My King has not sucked the milk of some
Savage beast, and his youthful courage too,
Unless I am mistaken, has sometimes felt
The wound of Love which can overcome Kings.
 
If he has felt it, my [ error ] is erased
And his greatness will not be angered
If, on my return from terrible battles,
I take my lute down from its hook
And pluck it, and instead of loud war
I sing of Love, your beauty, and my tears.

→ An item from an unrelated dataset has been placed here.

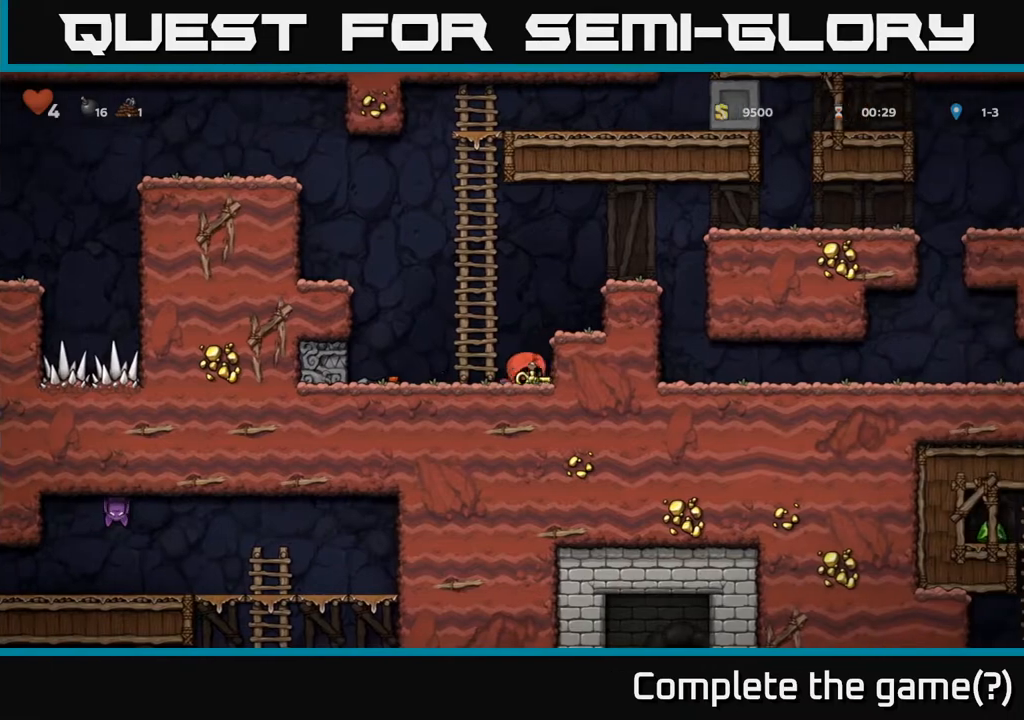
{"buttons": ["A", "DPAD_LEFT"], "left_stick": "center", "right_stick": "center"}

« For the bow which is drawn too tightly
Either weakens [slows] or quickly breaks. »
 
Just so Achilles, after having across the world
Put so many soldiers to death in war,
Took his golden lute in his hands –
Still stained with inhuman massacres –
And sitting opposite the son of Menetius
Sang of his love for Briseis, his beloved ;
Then as suddenly took up arms again
And returned, more courageous, to battle.
 
And so, after my master’s ancestor
Withdraws his hand from battle,
Disarming himself within his tent away from the field,
Upon his lute just then your Ronsard will sing
To you ; for it cannot be
That another beauty could ever please him
While he is alive or when, beyond this harbour,
Charon carries his light burden, dead.
 
 
The conclusion of the first book of Amours brings with it some weightier material to give it a firm feeling of ending – rather like Beethoven’s 5th, which iterates and reiterates the thumping C-major chords to emphasise that this really is the end of the piece, Ronsard feels (rightly) that he cannot simply end the long run of sonnets without something more definitely marking a conclusion. Perhaps there is, nonetheless, a sense of loss as Ronsard explains how he must stop writing love poetry to focus, by royal command, on his epic Franciad.
 
The Elegy to Cassandre is an elegy in the classical sense – a description of its form, rather than its mood (as we use it today to mean ‘something noble but sad, in remembrance’). Accordingly, it is full of classical (and neo-classical) references:
 – Tibullus, Propertius, Ovid, and Catullus are all Latin love-poets; and we might detect a glancing reference to one of Horace’s odes in the lines about ‘hanging his lyre on a hook’;
 – Petrarch is of course the shining example of (relatively) modern love-poetry, Tuscany his home;
 – Erato is the muse of lyric poetry;
 – in the Iliad Achilles sings of the slave-girl Briseis whom he loves (and who plays a pivotal role in the development of the action); his other (male) love is Patroclus, the son of Menoetius;
 – Charon is of course the boatman who ferries the dead across the river Styx.
 
Muret suggests that, in the last ‘stanza’, Ronsard is using the word “ayeul” (ancestor, grandfather) to refer to Francus, the mythical ancestor of the kings of France – and thus to the Franciad, the commission for which has drawn Ronsard forcibly away from writing love-poems.  (The ‘great king’ at the time of the publication of the Amours in the 1550s was Henri II; his direct ancestors were noble rather than royal, his father having come to the throne by virtue of his marriage to Louis XII’s daughter.)
 
 
The earlier Blanchemain version has only minor differences:
 – in stanza 3, the list of Roman poets is “Tibulle, / Gallus, Ovide, et Properce et Catulle,” – Cornelius Gallus was a lyric poet contemporary with the others;
 – in stanza 5, the line is “En nostre langue, et leur Muse merite” (‘and their Muse deserves’ instead of ‘their love’);
– towards the end, “Mon Roy n’a pas d’une tigre sauvage …” (a savage tiger’s milk rather than a savage beast’s).